(EXCERPTED PASSAGE):
# Who kits have the best internals?



## driften (Mar 11, 2005)

Who make the kits with the best (smoothest, robust, etc) internals for ballpoint pens using Parker type refils?


----------



## Woodbutcher68 (Mar 12, 2005)

Nils is gonna be happy to see this!


----------



## Gregory Huey (Mar 12, 2005)

I think Craft Supply has the best all around kits and supplys. This is just MHO. I do not work for this company just a satisfied customer.


----------



## Rifleman1776 (Mar 12, 2005)

Dunno. Looking forward to responses.


----------



## Old Griz (Mar 12, 2005)

I hve found the CSU and Berea have about the best kits I can buy... I really believe the mechanisms are pretty much the same and most likely come from the same supplier overseas...


----------



## ctEaglesc (Mar 12, 2005)

For the few problems I have had in my kits I really can't blame any supplier.
The one style of pen that has given me the most problem was bought at Woodcraft.If you do your homework you'll know who supplies them.
I believe it is the design of the kit combined with operator error so I woun't mention the company as I use other kits from them and they work fine.
Bear in mind many kits are are provided by one supplier,the Cigar being one.The cigar is resold under different names by many suppliers.
Also I have used "cliks"3 different styles from PSI and the "B" company with no problems with the mechanism.My complaint is the size(too small) but I have customized them to make them a more substantial pen.
Never had a problem with a slim line that was not my fault.
I chose not to vote.


----------



## dougle40 (Mar 12, 2005)

I've used both CSUSA and Berea's kits and they're both pretty equal IMHO .


----------



## woodwish (Mar 12, 2005)

I mostly use CSUSA just because they have a nice catalog and supply most of all my woodturning needs, although they are a little pricey it seems.  The biggest complaint I had when I first started was the lack of decent instructions for assembly.
Experience, this forum, a few books, and a fair amount of mechanical logic has been what has made the difference.  On the other hand the instructions from the others are just as bad.  On the few occasions that I have actually called CSUSA they have been extremely helpful and friendly on the phone, so different from calling tech support for computers.

(INSTRUCTION A): Put every line of all the records below into a JSON list of strings, one string per line, leaving out blank lines and the pictures.

(RECORDS FOR THE TASK):
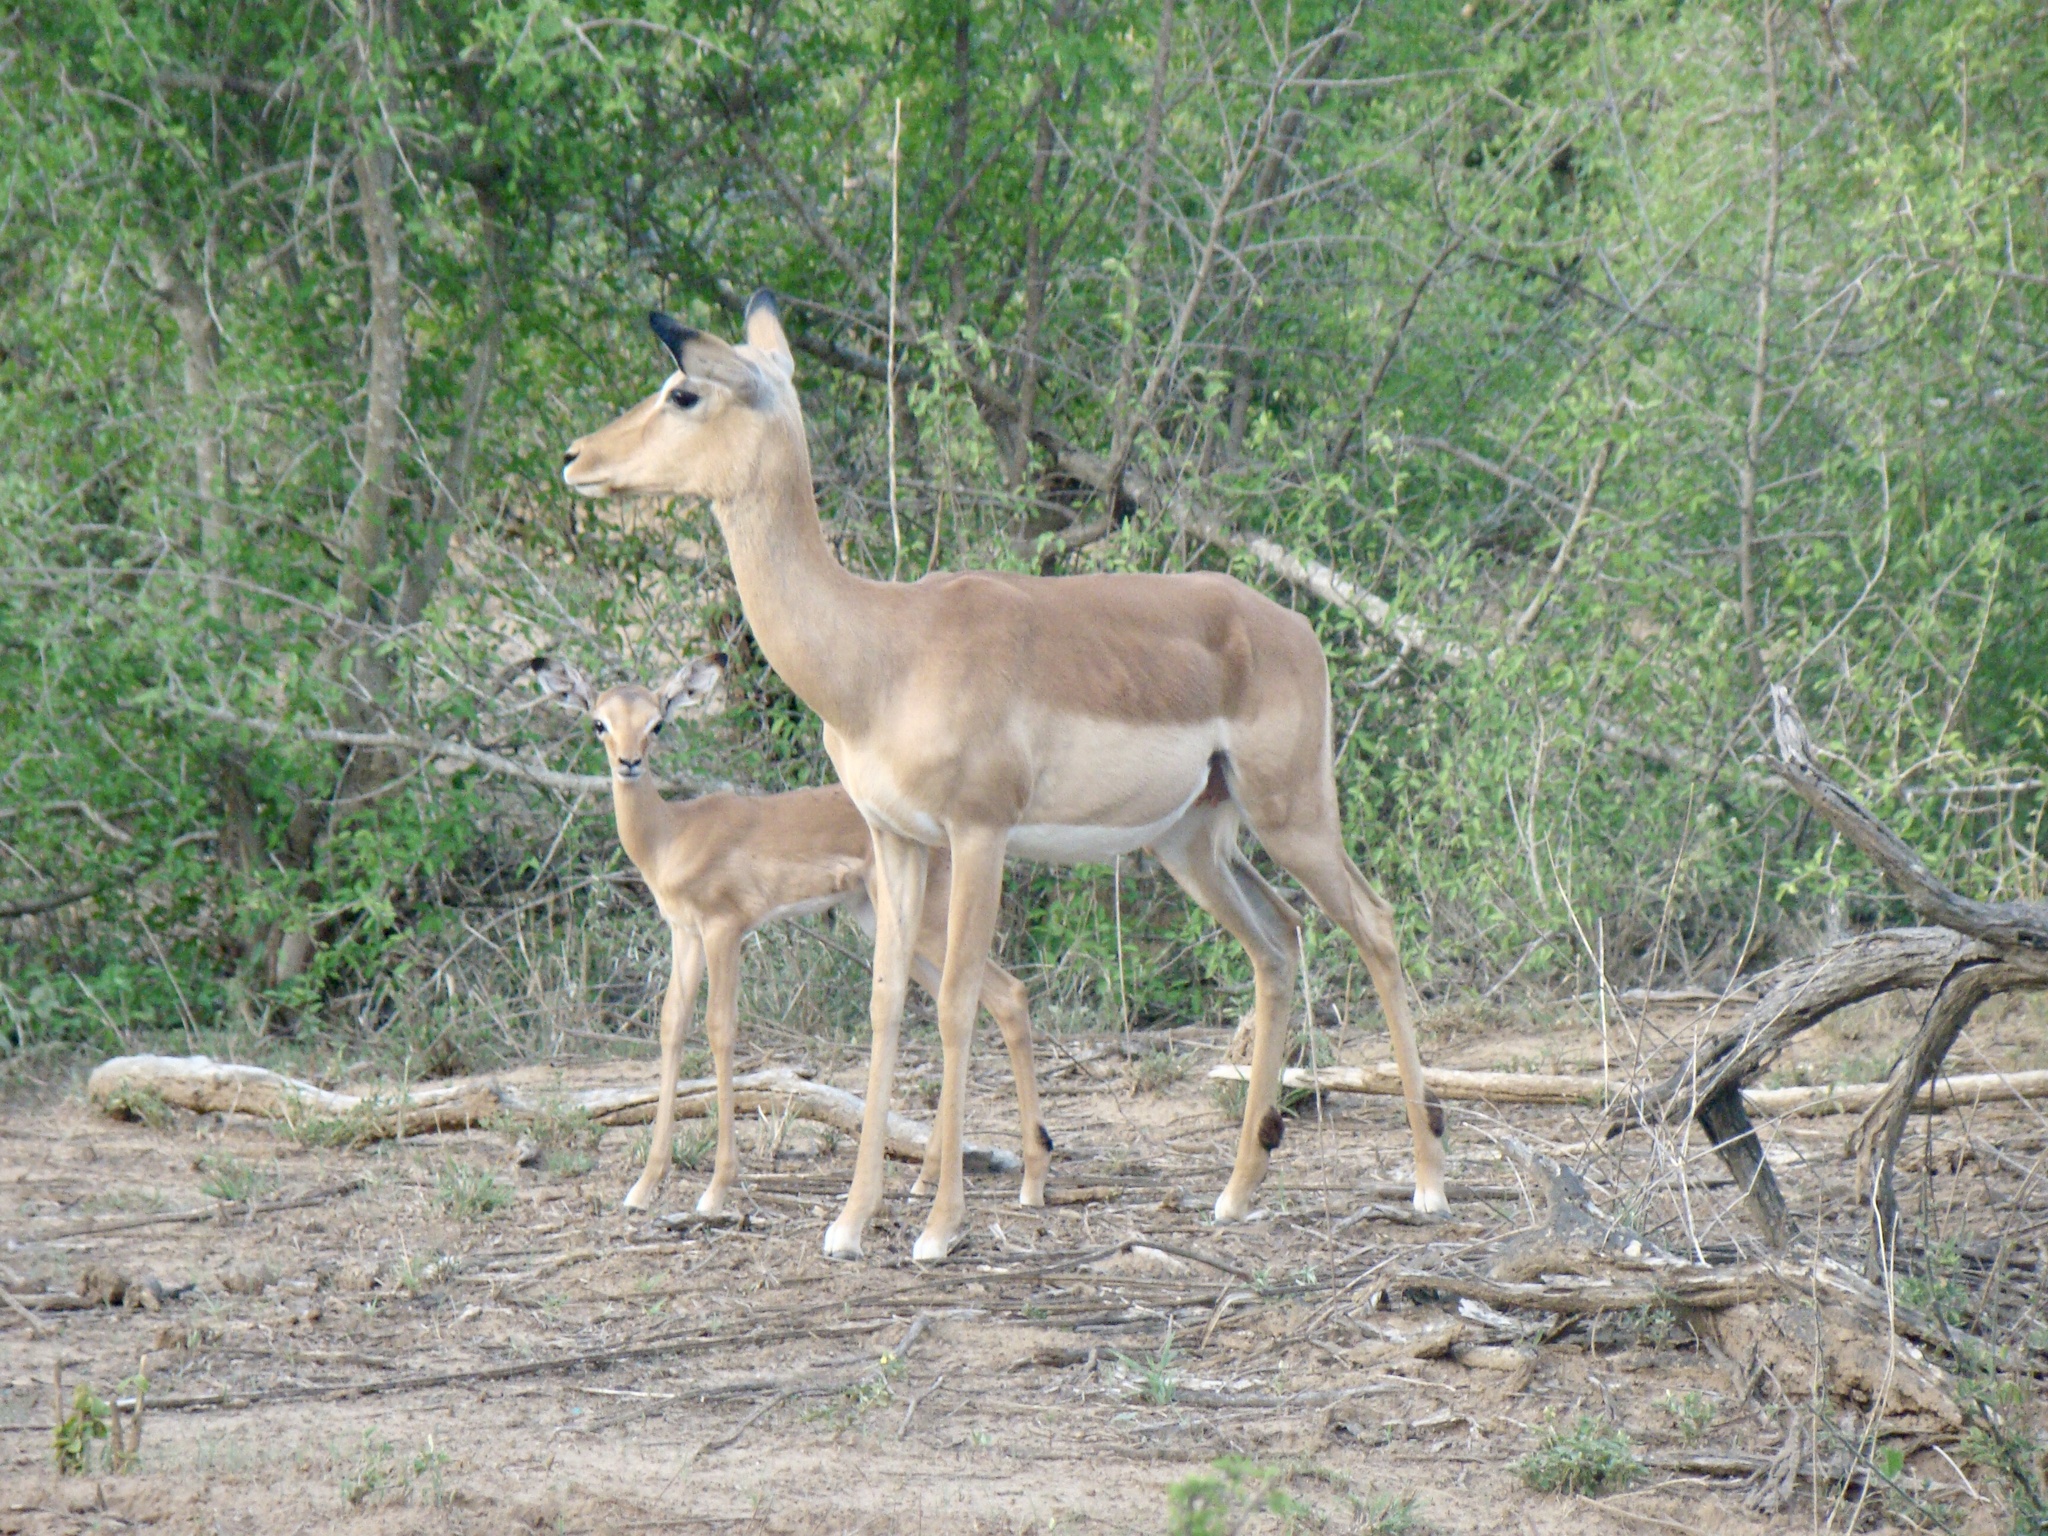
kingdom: Animalia
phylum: Chordata
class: Mammalia
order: Artiodactyla
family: Bovidae
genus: Aepyceros
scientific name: Aepyceros melampus
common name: Impala
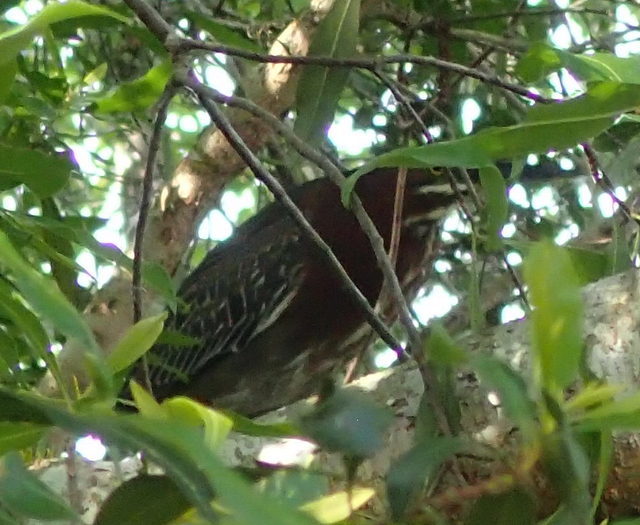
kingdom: Animalia
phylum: Chordata
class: Aves
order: Pelecaniformes
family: Ardeidae
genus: Butorides
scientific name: Butorides virescens
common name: Green heron
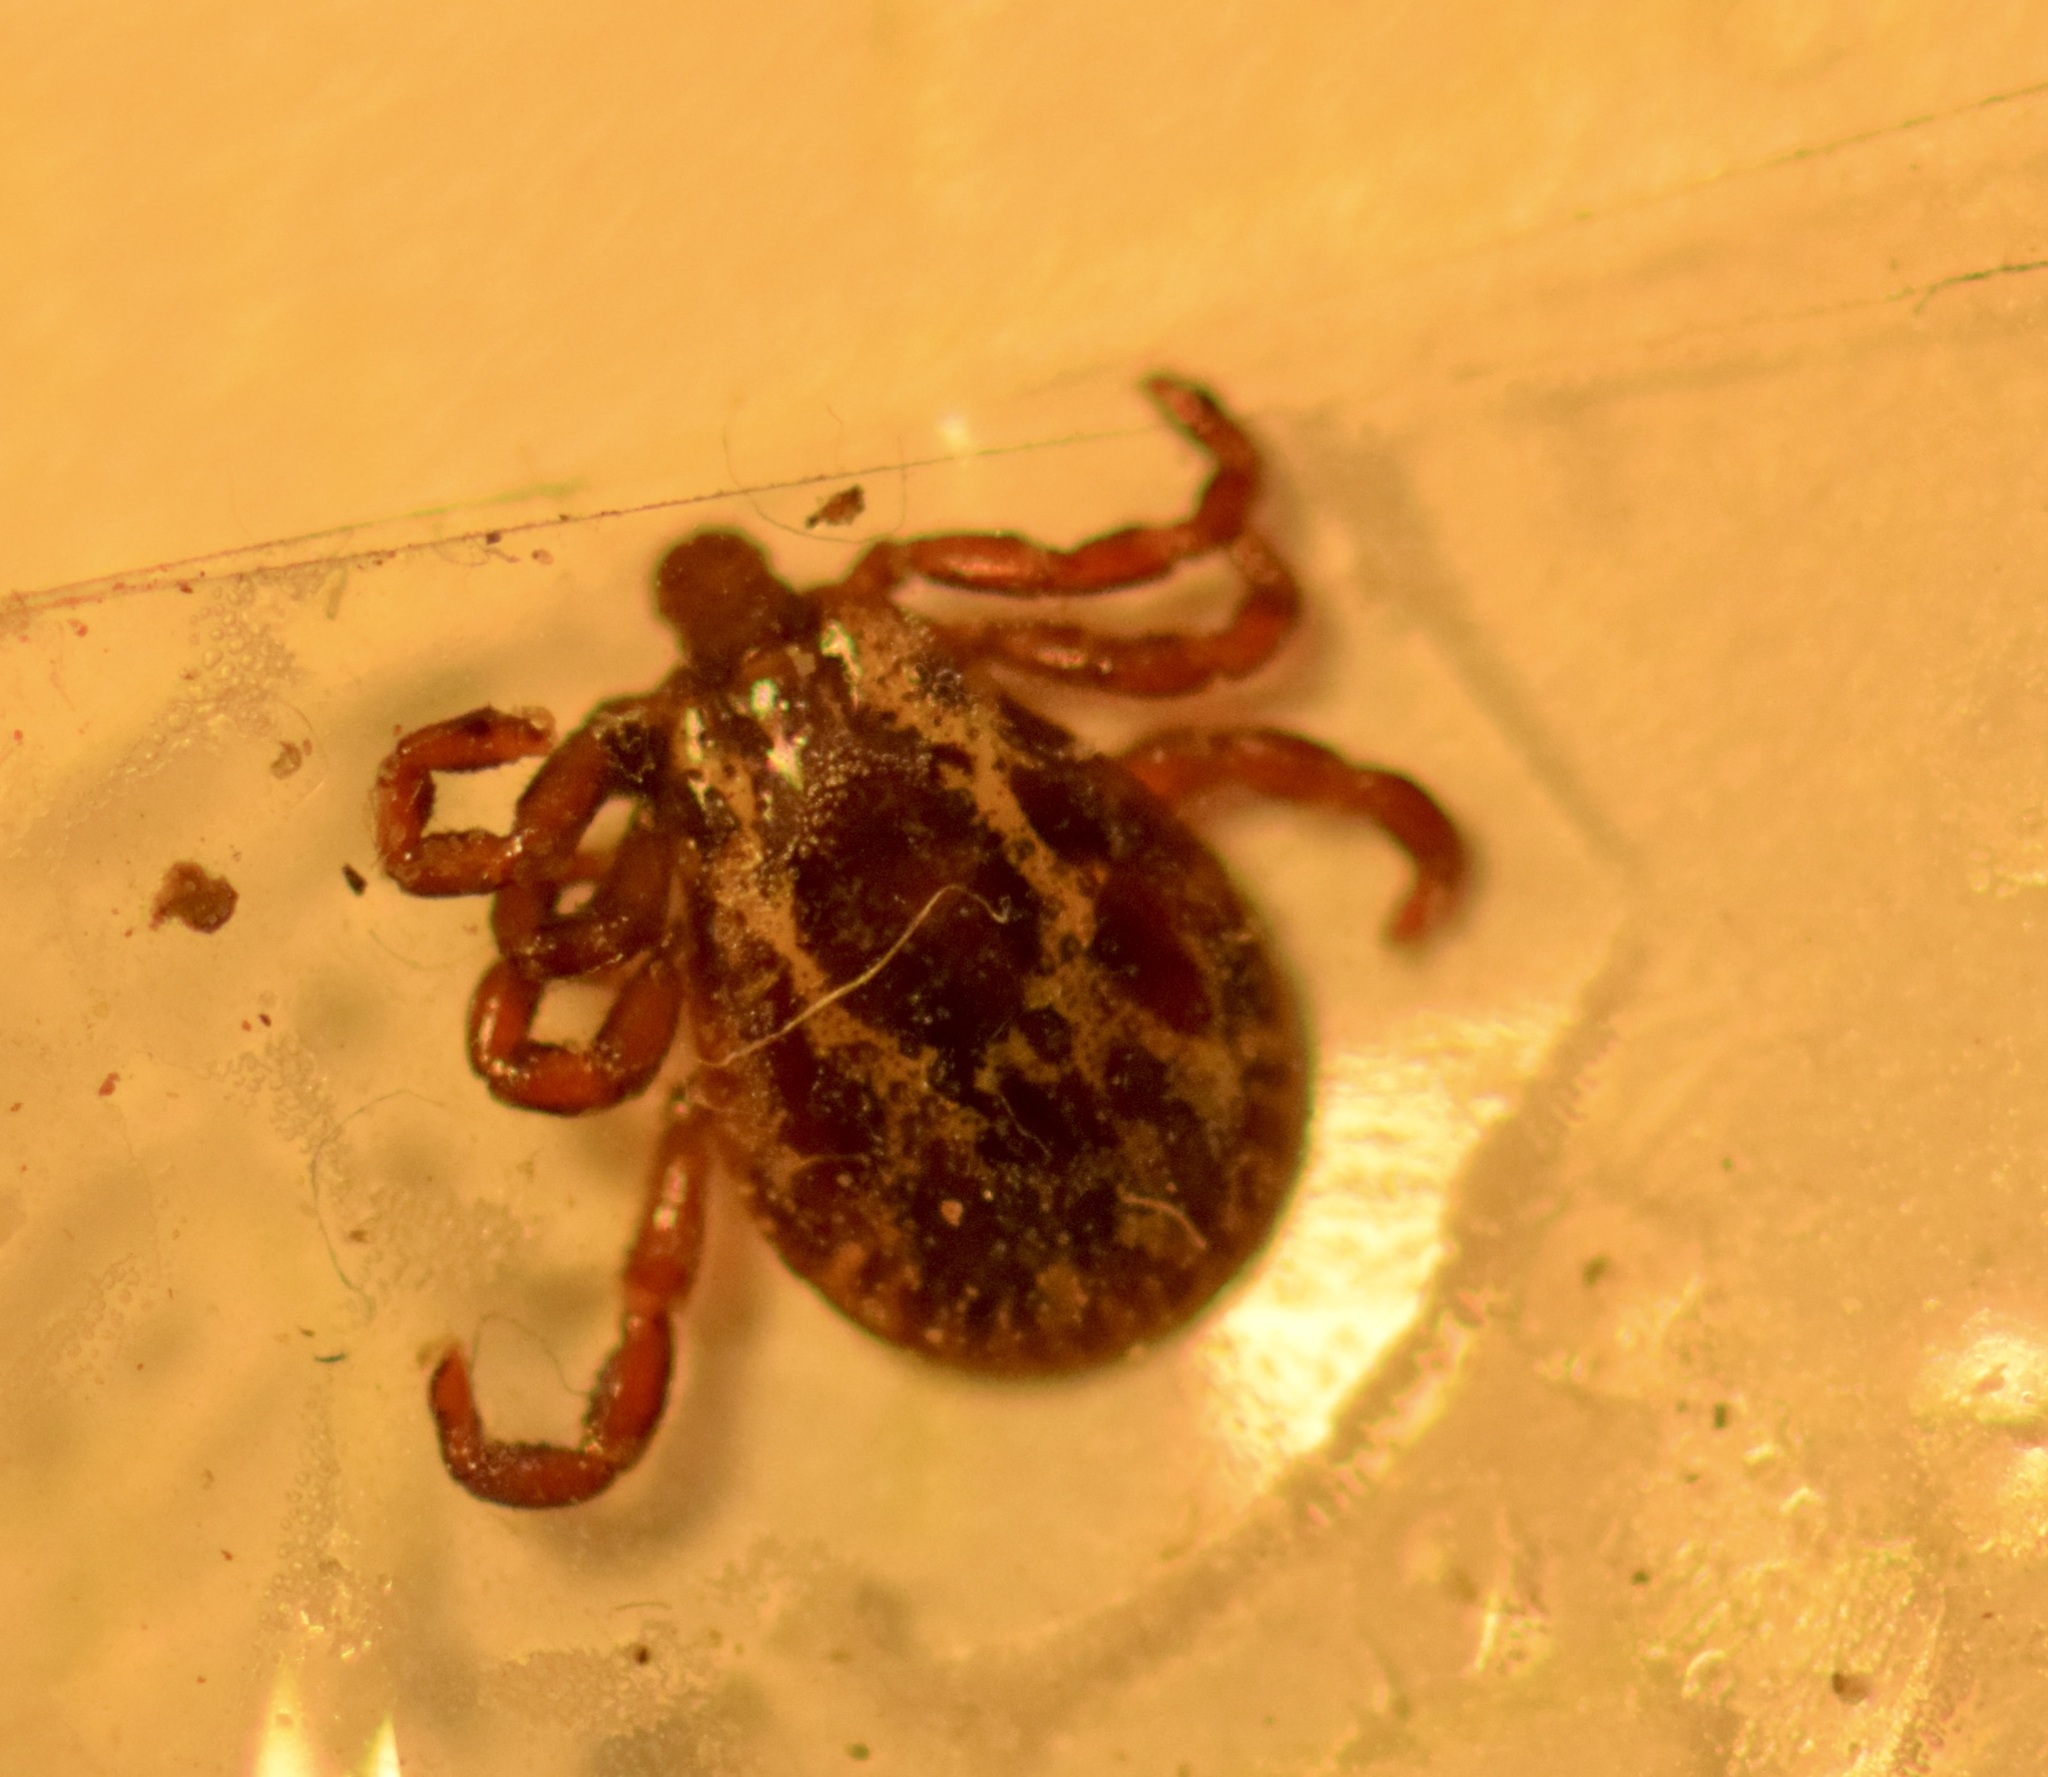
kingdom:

(INSTRUCTION B): In the pen kit thread above, rewrite the paragraph beginning "I mostly use CSUSA" as a short bulleted list that keeps its main facts.

(RIGHT ANSWER A):
[
  "kingdom: Animalia",
  "phylum: Chordata",
  "class: Mammalia",
  "order: Artiodactyla",
  "family: Bovidae",
  "genus: Aepyceros",
  "scientific name: Aepyceros melampus",
  "common name: Impala",
  "kingdom: Animalia",
  "phylum: Chordata",
  "class: Aves",
  "order: Pelecaniformes",
  "family: Ardeidae",
  "genus: Butorides",
  "scientific name: Butorides virescens",
  "common name: Green heron",
  "kingdom:"
]

(RIGHT ANSWER B):
- Uses CSUSA mostly, for its nice catalog and because it supplies nearly all woodturning needs.
- CSUSA seems a little pricey.
- The biggest complaint at the start was the lack of decent assembly instructions.